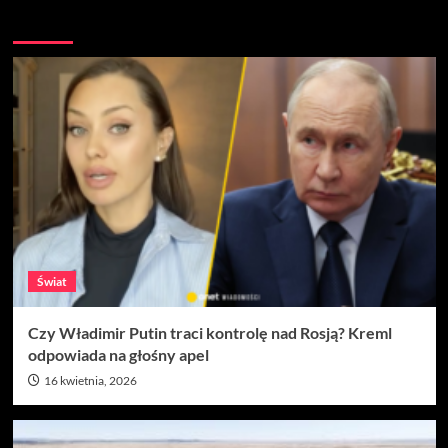
Więcej
Świat
Czy Władimir Putin traci kontrolę nad Rosją? Kreml
odpowiada na głośny apel
16 kwietnia, 2026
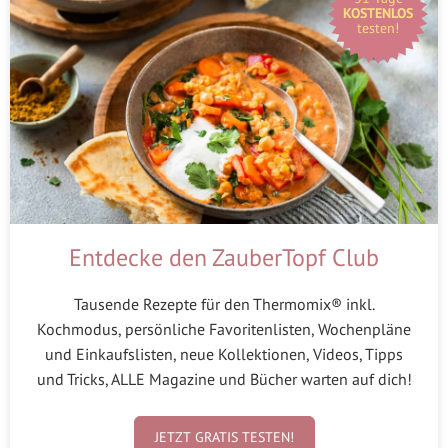
KOSTENLOS
testen!
Entdecke den ZauberTopf Club
Tausende Rezepte für den Thermomix® inkl.
Kochmodus, persönliche Favoritenlisten, Wochenpläne
und Einkaufslisten, neue Kollektionen, Videos, Tipps
und Tricks, ALLE Magazine und Bücher warten auf dich!
JETZT GRATIS TESTEN!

DIRECTIONS:
What you give back should be exactly the lines from the one with "Tausende Rezepte für den Thermomix® inkl." through the final line of the listing, and no others.

FINISHED TASK:
Tausende Rezepte für den Thermomix® inkl.
Kochmodus, persönliche Favoritenlisten, Wochenpläne
und Einkaufslisten, neue Kollektionen, Videos, Tipps
und Tricks, ALLE Magazine und Bücher warten auf dich!
JETZT GRATIS TESTEN!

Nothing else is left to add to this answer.